A limitation of our study is that because there are PIDs with a non-infectious phenotype, they might have been missed given that the warning signs do not contain that type of symptom [26],[27]. Another weakness is that from our data, it is impossible to estimate the prevalence of PID in the county of Skåne. The study period was only 4 years; the age of onset of many PIDs is very broad, however, and some patients might not yet have presented with symptoms. Many of the patients included underwent laboratory analysis only once, so that an abnormal value might be normal if the analysis were repeated; the contrary might be true for a normal value, as well. Some abnormal values are likely explained by an ongoing infection and not an underlying PID. However, this is the situation when the sick child is seen by the physician, and our results clearly show the usefulness of the standardized starting set of immunological laboratory tests in combination with the clinical warning signs. Saving blood samples, including cells, for DNA analysis makes it possible to add genetic analysis without a repeated sampling. Also, there may be an opportunity of diagnosing an immunodeficiency disease that has yet to be identified but might be characterized in the near future.
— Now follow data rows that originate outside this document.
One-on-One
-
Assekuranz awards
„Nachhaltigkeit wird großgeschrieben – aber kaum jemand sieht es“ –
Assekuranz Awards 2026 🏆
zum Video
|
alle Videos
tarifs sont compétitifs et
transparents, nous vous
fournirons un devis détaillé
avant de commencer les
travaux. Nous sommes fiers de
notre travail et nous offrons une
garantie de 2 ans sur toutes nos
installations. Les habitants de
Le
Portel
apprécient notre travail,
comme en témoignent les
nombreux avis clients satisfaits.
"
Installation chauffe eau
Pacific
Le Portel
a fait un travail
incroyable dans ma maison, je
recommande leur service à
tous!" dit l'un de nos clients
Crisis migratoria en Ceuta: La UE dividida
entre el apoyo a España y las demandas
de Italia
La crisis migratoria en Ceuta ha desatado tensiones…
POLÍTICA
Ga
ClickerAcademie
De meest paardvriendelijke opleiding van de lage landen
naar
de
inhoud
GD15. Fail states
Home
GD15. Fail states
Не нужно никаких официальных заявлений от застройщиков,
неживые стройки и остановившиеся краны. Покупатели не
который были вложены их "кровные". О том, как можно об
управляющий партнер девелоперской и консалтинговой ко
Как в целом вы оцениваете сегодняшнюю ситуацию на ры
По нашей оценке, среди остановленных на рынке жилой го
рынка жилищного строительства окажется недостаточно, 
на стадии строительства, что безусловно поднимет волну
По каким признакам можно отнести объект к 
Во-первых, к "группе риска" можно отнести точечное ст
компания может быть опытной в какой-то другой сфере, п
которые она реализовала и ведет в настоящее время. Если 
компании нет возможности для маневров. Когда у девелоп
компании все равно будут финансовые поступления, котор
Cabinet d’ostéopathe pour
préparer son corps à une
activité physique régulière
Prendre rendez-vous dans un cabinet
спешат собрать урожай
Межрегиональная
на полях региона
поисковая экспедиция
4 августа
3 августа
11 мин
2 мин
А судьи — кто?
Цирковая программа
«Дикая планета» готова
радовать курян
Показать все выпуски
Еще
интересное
In 2012, after the start of our study, an updated version of a diagnostic protocol for screening for PID was published by the ESID Clinical Working Party [41]. We are aware that the multi-stage protocol differs to some extent from ours. However, we consider that our results are relevant because our protocol allows patient identification early in the diagnostic process.

Conclusions

The use of specified criteria in children presenting for health care for infections and evaluation according to a predefined examination schedule, including a set of laboratory analyses, is useful for identifying children with PID. In the studied paediatric population of around 265,000 (ages ≤18 years) in southern Sweden, about four new cases of PID per year were seen provided that unclassified hypogammaglobulinaemia and MBL deficiency were not included as PID diagnoses.